Poor Ovarian Response Clinical Trial
Official title:
Myo-inositol for the Management of Poor Ovarian Responders: A Prospective Randomized Controlled Trial
The management of poor ovarian responders (POR) remains the most challenging in In-Vitro
Fertilization (IVF). The incidence of POR ranges between 9 and 24% (Caprio F, et al, 2015).
POR refers to a reduction in the quantity of primordial follicle pool in reproductive age
group (Jirge, P. R., 2016, Sunkara, S. K., et al, 2014), in addition to a higher risk of
implantation failure (Kailasam C, et al, 2004).
To overcome this condition, fertility treatments using controlled ovarian stimulation along
with IVF is needed to achieve pregnancy. Despite the use of various treatments including high
dose gonadotropins, patients with POR have lower rates of pregnancy compared to patients with
normal ovarian response (Oudendijk, J. F., et al, 2011). Studies now suggest a variety of
regimens like the use of growth hormones, DHEA or androgens to improve the outcomes (Kyrou D,
et al, 2009). The main interest of this study is the use of myo-inositol prior to IVF cycles
for improvement of reproductive outcomes in poor ovarian responders.
The management of poor ovarian responders (POR) remains the most challenging in In-Vitro
Fertilization (IVF). The incidence of POR ranges between 9 and 24% (Caprio F, et al, 2015).

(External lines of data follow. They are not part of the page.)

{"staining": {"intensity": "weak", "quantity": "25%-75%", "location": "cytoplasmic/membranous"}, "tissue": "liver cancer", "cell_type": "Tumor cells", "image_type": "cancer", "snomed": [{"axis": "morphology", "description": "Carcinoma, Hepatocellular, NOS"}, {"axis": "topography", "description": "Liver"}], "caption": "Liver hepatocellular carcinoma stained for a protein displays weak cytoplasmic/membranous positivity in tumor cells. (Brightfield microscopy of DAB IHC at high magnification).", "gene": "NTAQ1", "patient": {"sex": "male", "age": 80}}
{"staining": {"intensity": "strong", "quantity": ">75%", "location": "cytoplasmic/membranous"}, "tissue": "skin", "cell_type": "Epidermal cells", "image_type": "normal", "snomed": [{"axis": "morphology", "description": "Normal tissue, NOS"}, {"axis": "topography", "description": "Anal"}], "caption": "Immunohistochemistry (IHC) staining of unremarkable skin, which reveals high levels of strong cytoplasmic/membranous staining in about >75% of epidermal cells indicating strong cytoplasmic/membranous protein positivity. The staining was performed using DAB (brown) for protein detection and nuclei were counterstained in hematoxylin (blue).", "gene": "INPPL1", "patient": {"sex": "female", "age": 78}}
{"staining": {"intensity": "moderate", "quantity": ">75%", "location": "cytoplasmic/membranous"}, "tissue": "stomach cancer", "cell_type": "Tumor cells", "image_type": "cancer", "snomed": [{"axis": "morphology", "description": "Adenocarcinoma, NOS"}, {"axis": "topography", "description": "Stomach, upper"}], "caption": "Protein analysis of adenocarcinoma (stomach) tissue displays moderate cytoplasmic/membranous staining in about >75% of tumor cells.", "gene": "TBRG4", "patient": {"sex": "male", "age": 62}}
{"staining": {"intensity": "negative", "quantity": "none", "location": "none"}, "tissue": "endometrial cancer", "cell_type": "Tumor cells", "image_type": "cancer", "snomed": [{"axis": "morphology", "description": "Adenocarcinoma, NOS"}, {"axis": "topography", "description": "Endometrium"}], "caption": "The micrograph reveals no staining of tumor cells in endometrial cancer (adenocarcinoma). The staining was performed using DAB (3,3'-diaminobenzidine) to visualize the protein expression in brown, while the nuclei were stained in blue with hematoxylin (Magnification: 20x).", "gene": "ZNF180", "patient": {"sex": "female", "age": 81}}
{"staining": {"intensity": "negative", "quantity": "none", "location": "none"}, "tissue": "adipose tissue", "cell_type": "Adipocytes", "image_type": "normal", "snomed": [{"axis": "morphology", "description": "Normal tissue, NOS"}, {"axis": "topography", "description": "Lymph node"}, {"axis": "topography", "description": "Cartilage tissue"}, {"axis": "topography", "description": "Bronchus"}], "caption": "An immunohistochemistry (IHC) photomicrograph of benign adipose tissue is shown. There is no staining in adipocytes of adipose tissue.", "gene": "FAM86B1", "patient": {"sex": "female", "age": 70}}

POR refers to a reduction in the quantity of primordial follicle pool in reproductive age
group (Jirge, P. R., 2016, Sunkara, S. K., et al, 2014), in addition to a higher risk of
implantation failure (Kailasam C, et al, 2004).
To overcome this condition, adjuvant fertility treatments using controlled ovarian
stimulation along with IVF is needed to achieve pregnancy. Despite the use of various
treatments including high dose gonadotropins, patients with POR have lower rates of pregnancy
compared to patients with normal ovarian response (Oudendijk, J. F., et al, 2011). Studies
now suggest a variety of regimens like the use of growth hormones, DHEA or androgens to
improve the outcomes (Kyrou D, et al, 2009).
Inositol belongs to the vitamin B group, precursor for the synthesis of phosphatidylinositol
polyphosphates (PIPs). PIPs belong to the signal transduction system involved in the
regulation of different cellular functions such as signal transduction, cell morphogenesis
and cytogenesis (Kutateladze TG, 2010). It is involved in cell membrane formation, lipid
synthesis and cell growth (Unfer V, et al, 2012). It has been extensively studied in patients
with insulin resistance, as inositol has an insulin sensitizing action (Croze ML & Soulage
CO, 2013). In addition, researchers have hypothesized different mechanisms of action on
different cell types especially at the level of the ovaries. An international consensus has
confirmed that myo-inositol pre-treatment is able to improve the oocyte and the embryo
quality via enhancing the intracellular Ca2+ oscillation with meiotic progression of germinal
vesicle oocytes. Therefore, it acts on improving the oocyte maturation and embryo development
(Nestler JE, et al, 1999, Papaleo E, et al, 2009).
Previous studies showed that higher concentrations of myo-inositol in follicular fluid are
correlated with a better oocyte quality (Chiu TT, et al, 2002). A study by Jiang demonstrated
that inositol supplementation reduces oxidative stress by different agents such as increasing
superoxide dismutase and catalase levels (Jiang WD, et al, 2011). In view of its effects on
oocyte maturation and quality, the use of myo-inositol in women with POR is promising.
However, data is still sparse whether supplementation with myo-inostiol prior to IVF cycles
does improve the pregnancy outcomes.
The main interest of this study is the use of myo-inositol prior to IVF cycles for
improvement of reproductive outcomes in poor ovarian responders.